ASSIGNED TASK | Your answer must be the records below, repeated exactly, with every picture left out.

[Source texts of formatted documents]

+ + +

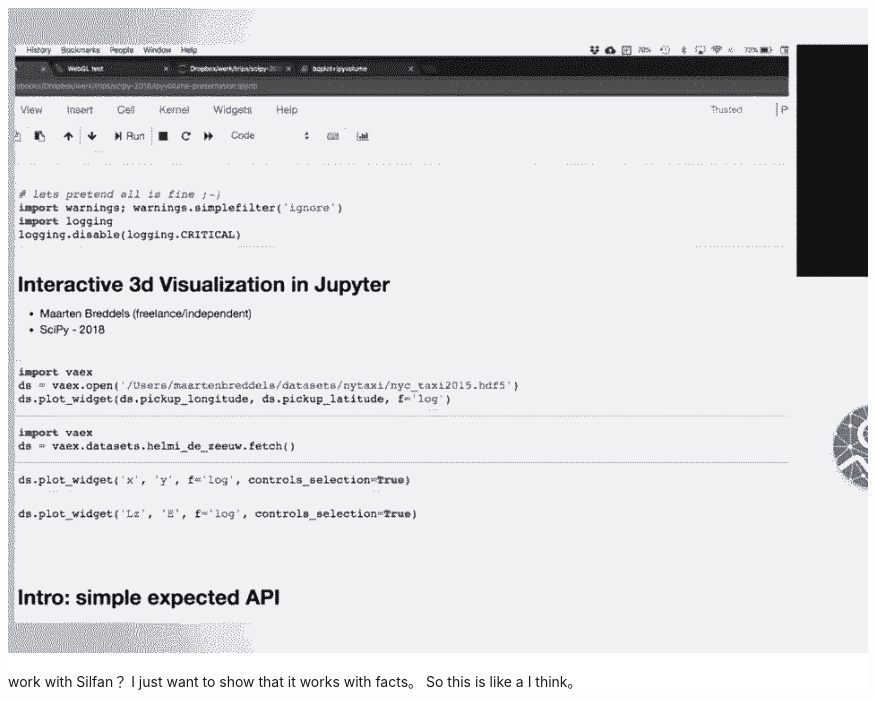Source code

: ![](img/f6efcd6e1f4edb53ad9377f7e60054ac_5.png)

 work with Silfan？ I just want to show that it works with facts。 So this is like a I think。


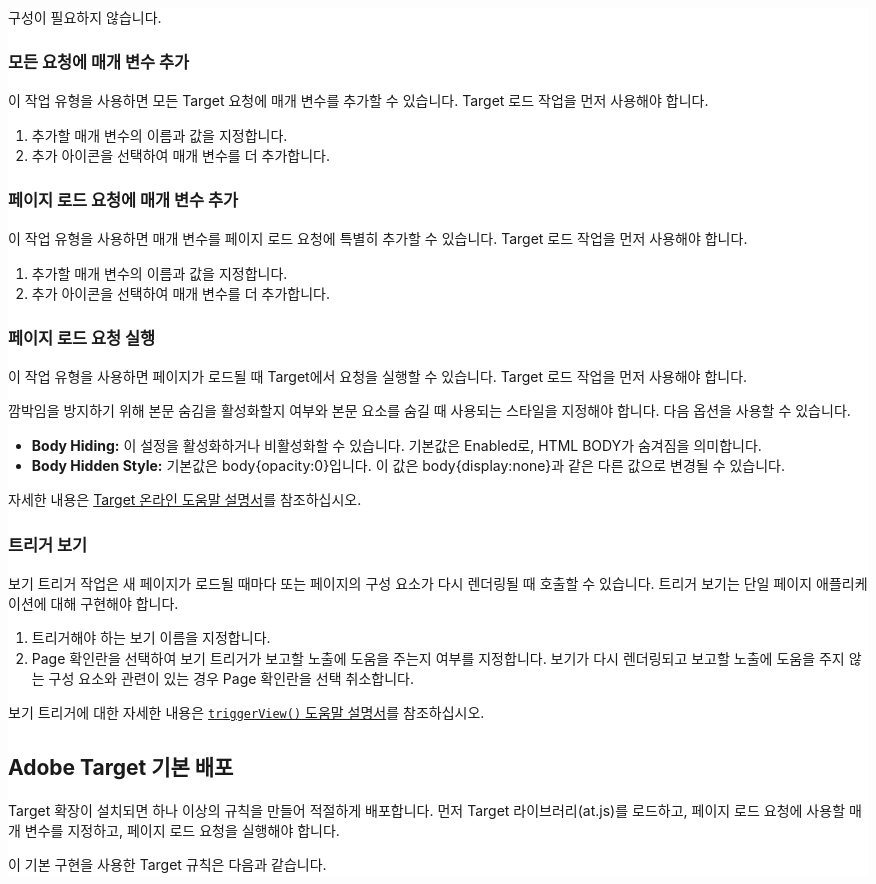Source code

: 구성이 필요하지 않습니다.

### 모든 요청에 매개 변수 추가

이 작업 유형을 사용하면 모든 Target 요청에 매개 변수를 추가할 수 있습니다. Target 로드 작업을 먼저 사용해야 합니다.

1. 추가할 매개 변수의 이름과 값을 지정합니다.
1. 추가 아이콘을 선택하여 매개 변수를 더 추가합니다.

### 페이지 로드 요청에 매개 변수 추가

이 작업 유형을 사용하면 매개 변수를 페이지 로드 요청에 특별히 추가할 수 있습니다. Target 로드 작업을 먼저 사용해야 합니다.

1. 추가할 매개 변수의 이름과 값을 지정합니다.
1. 추가 아이콘을 선택하여 매개 변수를 더 추가합니다.

### 페이지 로드 요청 실행

이 작업 유형을 사용하면 페이지가 로드될 때 Target에서 요청을 실행할 수 있습니다. Target 로드 작업을 먼저 사용해야 합니다.

깜박임을 방지하기 위해 본문 숨김을 활성화할지 여부와 본문 요소를 숨길 때 사용되는 스타일을 지정해야 합니다. 다음 옵션을 사용할 수 있습니다.

* **Body Hiding:** 이 설정을 활성화하거나 비활성화할 수 있습니다. 기본값은 Enabled로, HTML BODY가 숨겨짐을 의미합니다.
* **Body Hidden Style:** 기본값은 body{opacity:0}입니다. 이 값은 body{display:none}과 같은 다른 값으로 변경될 수 있습니다.

자세한 내용은 [Target 온라인 도움말 설명서](https://experienceleague.adobe.com/docs/target/using/implement-target/client-side/mbox-implement/advanced-mboxjs-settings.html)를 참조하십시오.

### 트리거 보기

보기 트리거 작업은 새 페이지가 로드될 때마다 또는 페이지의 구성 요소가 다시 렌더링될 때 호출할 수 있습니다. 트리거 보기는 단일 페이지 애플리케이션에 대해 구현해야 합니다.

1. 트리거해야 하는 보기 이름을 지정합니다.
1. Page 확인란을 선택하여 보기 트리거가 보고할 노출에 도움을 주는지 여부를 지정합니다. 보기가 다시 렌더링되고 보고할 노출에 도움을 주지 않는 구성 요소와 관련이 있는 경우 Page 확인란을 선택 취소합니다.

보기 트리거에 대한 자세한 내용은 [`triggerView()` 도움말 설명서](https://experienceleague.adobe.com/docs/target/using/implement-target/client-side/functions-overview/adobe-target-triggerview-atjs-2.html)를 참조하십시오.

## Adobe Target 기본 배포

Target 확장이 설치되면 하나 이상의 규칙을 만들어 적절하게 배포합니다. 먼저 Target 라이브러리(at.js)를 로드하고, 페이지 로드 요청에 사용할 매개 변수를 지정하고, 페이지 로드 요청을 실행해야 합니다.

이 기본 구현을 사용한 Target 규칙은 다음과 같습니다.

+ + +

WRITTEN SOLUTION |
Source code

: ![](img/f6efcd6e1f4edb53ad9377f7e60054ac_5.png)

 work with Silfan？ I just want to show that it works with facts。 So this is like a I think。


Source code

: 구성이 필요하지 않습니다.

### 모든 요청에 매개 변수 추가

이 작업 유형을 사용하면 모든 Target 요청에 매개 변수를 추가할 수 있습니다. Target 로드 작업을 먼저 사용해야 합니다.

1. 추가할 매개 변수의 이름과 값을 지정합니다.
1. 추가 아이콘을 선택하여 매개 변수를 더 추가합니다.

### 페이지 로드 요청에 매개 변수 추가

이 작업 유형을 사용하면 매개 변수를 페이지 로드 요청에 특별히 추가할 수 있습니다. Target 로드 작업을 먼저 사용해야 합니다.

1. 추가할 매개 변수의 이름과 값을 지정합니다.
1. 추가 아이콘을 선택하여 매개 변수를 더 추가합니다.

### 페이지 로드 요청 실행

이 작업 유형을 사용하면 페이지가 로드될 때 Target에서 요청을 실행할 수 있습니다. Target 로드 작업을 먼저 사용해야 합니다.

깜박임을 방지하기 위해 본문 숨김을 활성화할지 여부와 본문 요소를 숨길 때 사용되는 스타일을 지정해야 합니다. 다음 옵션을 사용할 수 있습니다.

* **Body Hiding:** 이 설정을 활성화하거나 비활성화할 수 있습니다. 기본값은 Enabled로, HTML BODY가 숨겨짐을 의미합니다.
* **Body Hidden Style:** 기본값은 body{opacity:0}입니다. 이 값은 body{display:none}과 같은 다른 값으로 변경될 수 있습니다.

자세한 내용은 [Target 온라인 도움말 설명서](https://experienceleague.adobe.com/docs/target/using/implement-target/client-side/mbox-implement/advanced-mboxjs-settings.html)를 참조하십시오.

### 트리거 보기

보기 트리거 작업은 새 페이지가 로드될 때마다 또는 페이지의 구성 요소가 다시 렌더링될 때 호출할 수 있습니다. 트리거 보기는 단일 페이지 애플리케이션에 대해 구현해야 합니다.

1. 트리거해야 하는 보기 이름을 지정합니다.
1. Page 확인란을 선택하여 보기 트리거가 보고할 노출에 도움을 주는지 여부를 지정합니다. 보기가 다시 렌더링되고 보고할 노출에 도움을 주지 않는 구성 요소와 관련이 있는 경우 Page 확인란을 선택 취소합니다.

보기 트리거에 대한 자세한 내용은 [`triggerView()` 도움말 설명서](https://experienceleague.adobe.com/docs/target/using/implement-target/client-side/functions-overview/adobe-target-triggerview-atjs-2.html)를 참조하십시오.

## Adobe Target 기본 배포

Target 확장이 설치되면 하나 이상의 규칙을 만들어 적절하게 배포합니다. 먼저 Target 라이브러리(at.js)를 로드하고, 페이지 로드 요청에 사용할 매개 변수를 지정하고, 페이지 로드 요청을 실행해야 합니다.

이 기본 구현을 사용한 Target 규칙은 다음과 같습니다.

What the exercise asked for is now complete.